Bandung (ANTARA) - Komisi II DPRD Provinsi Jawa Barat meminta Dinas Koperasi Dan Usaha Kecil Jabar untuk mengembangkan program yang lebih inovatif untuk menarik minat masyarakat dan mengembangkan koperasi di Jawa Barat.
Sekretaris Komisi II DPRD Provinsi Jawa Barat, R Yunandar Rukhiadi Eka Perwira, mengatakan hal ini perlu dilakukan karena saat ini kondisi koperasi di Jawa Barat sesungguhnya sudah banyak yang semakin menurun dan menutup usahanya.
"Salah satu penyebabnya, dikarenakan memang koperasi ini secara sistem sudah semakin ketinggalan, dibandingkan model usaha yang lain. Jadi harus ada sebuah perubahan terutama masalah teknologi digital harus diadopsi secepatnya," kata Yunandar dalam keterangan di Bandung, Rabu.
Menurut Yunandar, sesungguhnya koperasi itu bisa berperan dalam penyediaan modal usaha bagi anggotanya, bahkan koperasi sesungguhnya bisa menjadi pelaku dari pinjaman online, tinggal bagaimana untuk membangun model bisnisnya.
"Karena sebenarnya harusnya kelembagaan koperasi itu adalah sebuah lembaga kemitraan investasi, modelnya itu jadi bukan sebagai badan usaha tapi dia kemudian membentuk badan-badan usaha," ujar Yunandar.
Modal itu sendiri, lanjut dia, harus dikembangkan agar koperasi tersebut menjadi holding yang di dalamnya kemudian membangun usaha, seperti simpan pinjam, produksi, perdagangan, dan lain sebagainya.
Sehingga, nanti koperasi itu tidak memakan dirinya sendiri, tapi dia menjadi sebuah lembaga kerja sama yang satu sama lain saling sharing, saling membantu terutama untuk membangun bisnis yang baru.
"Nah, di situlah peranannya dia ketika dia mengarahkan menjadi pelaku usaha simpan pinjam, pelaku usaha simpan pinjam online. Sebenarnya dia bisa bersaing dengan pinjol untuk mengatasi masalah kredit pinjol yang sekarang sangat marak tingkat kemacetannya, tingkat permasalahannya di masyarakat khususnya di Jawa Barat," ucap dia.
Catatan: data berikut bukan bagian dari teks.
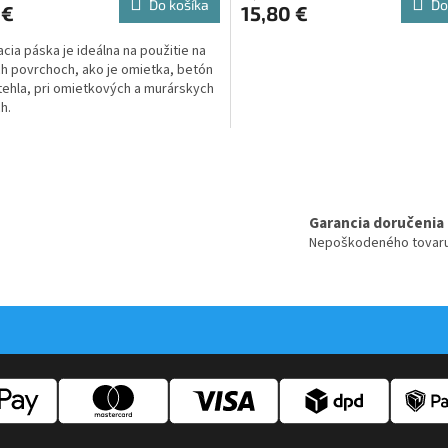
Do košíka
Do
 €
15,80 €
cia páska je ideálna na použitie na
h povrchoch, ako je omietka, betón
tehla, pri omietkových a murárskych
h.
O
v
l
á
Garancia doručenia
d
Nepoškodeného tovar
a
c
i
e
p
r
v
k
y
v
ý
Yunandar menilai penyebab munculnya masalah besar pada pinjaman daring yang macet, karena pinjol itu tidak terlalu melihat persyaratan melainkan hanya keinginan untuk meminjam bagi kredit konsumtif dan jaminannya adalah bunga yang tinggi.
"Jadi dia tidak punya jaminan lain selain jaminan bunga yang tinggi nah ini yang kemudian harusnya diantisipasi oleh pemerintah dengan mendorong koperasi untuk bisa menjadi pelaku usaha yang sifatnya simpan pinjam produktif. Jadi bukan yang ke arah konsumtif," ujarnya.
Yunandar juga mengatakan bahwa koperasi harus produktif, mengingat sektor produktifitas akan menyediakan lapangan kerja. Dan ketika menjadi holding, koperasi itu selain bisa produktif, juga bisa menyediakan modal bagi para pelaku usaha lain, bahkan para peminjam pinjol yang selama ini memang butuh tambahan pendapatan.
"Sebagai contoh para guru, salah satu profesi yang paling banyak terjebak pinjol dan juga lintah darat, nah ketika memiliki usaha didorong oleh pinjaman dari koperasi maka sebetulnya guru-guru ini bisa punya pekerjaan sampingan yang sekarang jauh lebih mudah ketika difasilitasi oleh teknologi. Tadinya guru-guru berharap pendapatannya berasal dari tunjangan, tapi karena tidak mencukupi dia akhirnya pinjam ke pinjol, seharusnya yang dilakukan oleh guru-guru itu adalah dia mencari atau membangun usaha dari yang produktif tapi harus dibantu oleh para pelaku usaha atau koperasi ini," tuturnya.